Lorsque cela eut été traduit, le commandant russe parut donner un ordre sec et la conversation s’arrêta. Morris se demanda si les techniciens radio avaient déjà installé les micros dans les logements des Russes. Ce qu’ils se diraient entre eux serait peut-être utile au service de renseignement de la marine. Jusqu’alors il devait continuer de les mettre à l’aise.

— Comment sont les repas, à bord d’un sous-marin soviétique ?

— Pas même chose que ce, répondit le navigateur après avoir consulté son commandant. Bon, mais pas même chose. Nous mangeons nourriture différente. Plus poisson, moins viande. Nous avons thé, pas café.

Ed Morris voyait que les prisonniers attaquaient les plats avec un appétit et un plaisir non dissimulés. Même nos sous-mariniers n’ont pas assez de légumes frais, se dit-il. Un marin entra dans le carré et se tint près de la porte. C’était le premier radio du bord. Morris lui fit signe de s’approcher.
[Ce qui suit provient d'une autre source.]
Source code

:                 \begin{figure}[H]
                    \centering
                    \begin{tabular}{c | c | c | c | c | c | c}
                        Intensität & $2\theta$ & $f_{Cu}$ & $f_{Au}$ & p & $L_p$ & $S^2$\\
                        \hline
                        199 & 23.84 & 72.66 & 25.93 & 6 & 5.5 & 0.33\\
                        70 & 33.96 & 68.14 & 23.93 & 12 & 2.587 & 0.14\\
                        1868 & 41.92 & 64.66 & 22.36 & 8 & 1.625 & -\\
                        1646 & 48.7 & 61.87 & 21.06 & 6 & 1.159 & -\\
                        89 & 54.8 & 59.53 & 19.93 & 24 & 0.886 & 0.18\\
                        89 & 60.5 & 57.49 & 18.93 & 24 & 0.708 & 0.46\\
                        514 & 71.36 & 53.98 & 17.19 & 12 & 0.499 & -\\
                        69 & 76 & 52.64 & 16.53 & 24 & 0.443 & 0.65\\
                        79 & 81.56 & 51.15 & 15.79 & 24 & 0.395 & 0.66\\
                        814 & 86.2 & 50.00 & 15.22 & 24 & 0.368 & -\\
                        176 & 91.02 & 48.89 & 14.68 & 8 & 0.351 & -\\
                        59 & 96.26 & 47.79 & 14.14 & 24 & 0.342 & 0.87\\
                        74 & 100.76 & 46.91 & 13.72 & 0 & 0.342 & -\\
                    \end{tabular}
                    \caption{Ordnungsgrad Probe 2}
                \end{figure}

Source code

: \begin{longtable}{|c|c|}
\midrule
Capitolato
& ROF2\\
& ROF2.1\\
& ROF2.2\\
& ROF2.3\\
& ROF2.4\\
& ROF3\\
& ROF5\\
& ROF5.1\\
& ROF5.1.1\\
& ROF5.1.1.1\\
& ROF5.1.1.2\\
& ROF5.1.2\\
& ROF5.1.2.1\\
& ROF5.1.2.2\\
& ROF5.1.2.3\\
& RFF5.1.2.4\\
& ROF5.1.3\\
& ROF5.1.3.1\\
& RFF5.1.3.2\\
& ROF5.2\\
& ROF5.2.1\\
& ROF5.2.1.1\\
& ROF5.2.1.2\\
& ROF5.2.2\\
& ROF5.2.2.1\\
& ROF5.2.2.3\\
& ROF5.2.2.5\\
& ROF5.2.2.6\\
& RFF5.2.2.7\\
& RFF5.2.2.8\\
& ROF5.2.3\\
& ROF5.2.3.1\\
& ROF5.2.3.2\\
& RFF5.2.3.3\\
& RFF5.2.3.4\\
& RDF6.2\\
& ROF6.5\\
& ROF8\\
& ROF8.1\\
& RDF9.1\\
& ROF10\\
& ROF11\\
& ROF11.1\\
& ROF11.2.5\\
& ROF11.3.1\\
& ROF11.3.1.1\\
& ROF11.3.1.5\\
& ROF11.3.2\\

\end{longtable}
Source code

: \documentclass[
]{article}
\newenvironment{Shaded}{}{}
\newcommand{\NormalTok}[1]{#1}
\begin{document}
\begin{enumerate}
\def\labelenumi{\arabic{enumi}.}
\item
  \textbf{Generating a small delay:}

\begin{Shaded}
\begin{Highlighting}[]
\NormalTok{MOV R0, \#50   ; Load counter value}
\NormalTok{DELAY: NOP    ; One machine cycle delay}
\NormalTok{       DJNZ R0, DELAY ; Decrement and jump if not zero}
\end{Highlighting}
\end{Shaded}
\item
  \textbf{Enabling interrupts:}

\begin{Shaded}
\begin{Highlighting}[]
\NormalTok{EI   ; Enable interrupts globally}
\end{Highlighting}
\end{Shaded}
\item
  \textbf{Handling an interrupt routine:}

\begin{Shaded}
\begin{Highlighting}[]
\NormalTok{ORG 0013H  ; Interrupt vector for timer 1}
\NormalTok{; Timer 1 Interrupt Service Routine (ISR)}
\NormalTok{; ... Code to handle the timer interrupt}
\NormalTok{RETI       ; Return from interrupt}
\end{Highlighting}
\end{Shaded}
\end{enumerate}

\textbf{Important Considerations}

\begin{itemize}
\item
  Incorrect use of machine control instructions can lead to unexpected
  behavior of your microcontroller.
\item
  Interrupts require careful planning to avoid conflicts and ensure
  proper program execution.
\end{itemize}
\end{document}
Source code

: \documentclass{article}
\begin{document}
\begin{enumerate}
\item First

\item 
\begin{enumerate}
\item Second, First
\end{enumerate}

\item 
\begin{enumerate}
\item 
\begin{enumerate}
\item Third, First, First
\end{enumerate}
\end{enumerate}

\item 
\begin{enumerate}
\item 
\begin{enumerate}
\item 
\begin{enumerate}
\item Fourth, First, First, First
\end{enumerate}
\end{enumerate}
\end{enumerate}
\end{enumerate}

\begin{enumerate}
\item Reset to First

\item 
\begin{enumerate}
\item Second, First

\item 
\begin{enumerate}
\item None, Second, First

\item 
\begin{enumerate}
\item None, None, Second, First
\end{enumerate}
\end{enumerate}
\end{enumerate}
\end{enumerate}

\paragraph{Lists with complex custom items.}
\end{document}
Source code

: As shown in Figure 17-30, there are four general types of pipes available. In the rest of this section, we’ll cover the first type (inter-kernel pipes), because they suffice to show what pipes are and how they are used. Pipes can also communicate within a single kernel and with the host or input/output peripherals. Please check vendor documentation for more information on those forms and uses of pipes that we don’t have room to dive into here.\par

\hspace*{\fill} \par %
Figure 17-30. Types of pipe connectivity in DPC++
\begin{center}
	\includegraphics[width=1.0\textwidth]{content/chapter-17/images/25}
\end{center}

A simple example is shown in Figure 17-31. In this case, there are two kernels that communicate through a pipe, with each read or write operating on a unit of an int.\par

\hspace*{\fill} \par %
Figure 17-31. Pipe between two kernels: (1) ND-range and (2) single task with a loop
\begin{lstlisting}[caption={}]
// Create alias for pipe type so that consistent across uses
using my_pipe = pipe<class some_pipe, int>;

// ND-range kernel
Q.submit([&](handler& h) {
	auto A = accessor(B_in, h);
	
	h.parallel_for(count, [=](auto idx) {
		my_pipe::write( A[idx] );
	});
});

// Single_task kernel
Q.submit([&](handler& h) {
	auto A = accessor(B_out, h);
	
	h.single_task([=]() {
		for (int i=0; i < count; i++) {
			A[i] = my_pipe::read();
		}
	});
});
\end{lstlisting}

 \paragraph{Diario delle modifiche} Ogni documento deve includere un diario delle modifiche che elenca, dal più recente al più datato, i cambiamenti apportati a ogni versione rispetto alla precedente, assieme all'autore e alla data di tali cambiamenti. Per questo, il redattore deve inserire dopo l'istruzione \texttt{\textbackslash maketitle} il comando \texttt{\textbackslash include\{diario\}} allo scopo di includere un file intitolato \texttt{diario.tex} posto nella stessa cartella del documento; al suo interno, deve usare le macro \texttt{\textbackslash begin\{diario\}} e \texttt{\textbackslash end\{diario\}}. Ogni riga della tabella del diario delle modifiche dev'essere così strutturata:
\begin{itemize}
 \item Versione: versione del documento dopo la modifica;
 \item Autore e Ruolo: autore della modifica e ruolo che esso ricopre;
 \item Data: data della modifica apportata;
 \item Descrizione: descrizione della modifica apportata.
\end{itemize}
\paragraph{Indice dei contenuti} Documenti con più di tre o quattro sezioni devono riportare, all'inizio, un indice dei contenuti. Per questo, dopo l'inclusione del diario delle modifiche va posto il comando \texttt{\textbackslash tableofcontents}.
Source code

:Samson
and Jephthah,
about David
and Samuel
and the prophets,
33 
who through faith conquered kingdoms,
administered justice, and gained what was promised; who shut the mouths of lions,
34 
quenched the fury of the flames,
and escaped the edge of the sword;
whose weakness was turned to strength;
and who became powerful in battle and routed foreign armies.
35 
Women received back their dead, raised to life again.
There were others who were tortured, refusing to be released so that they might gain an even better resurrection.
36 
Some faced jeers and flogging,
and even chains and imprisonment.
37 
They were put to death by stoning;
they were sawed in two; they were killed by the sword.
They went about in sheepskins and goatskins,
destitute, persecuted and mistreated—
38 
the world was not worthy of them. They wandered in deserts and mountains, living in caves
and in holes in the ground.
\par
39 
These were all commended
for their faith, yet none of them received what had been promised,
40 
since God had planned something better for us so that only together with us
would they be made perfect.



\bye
Le radio lui tendit un message, LE TRAVAIL SPÉCIAL EST TERMINÉ, lut le commandant et il remarqua que l’homme avait pris le temps de l’écrire en capitales d’imprimerie sur un véritable formulaire de message, pour que personne n’ait de soupçons. Les installations des Russes étaient à présent truffées de micros. Morris renvoya son homme d’un signe de tête et empocha le message. Son bosco avait miraculeusement découvert deux bouteilles d’alcool – probablement dans les chambres des officiers mariniers, mais Morris se gardait bien de poser des questions – et ce soir elles trouveraient leur chemin pour rejoindre les Russes. Il espérait que l’alcool leur délierait la langue.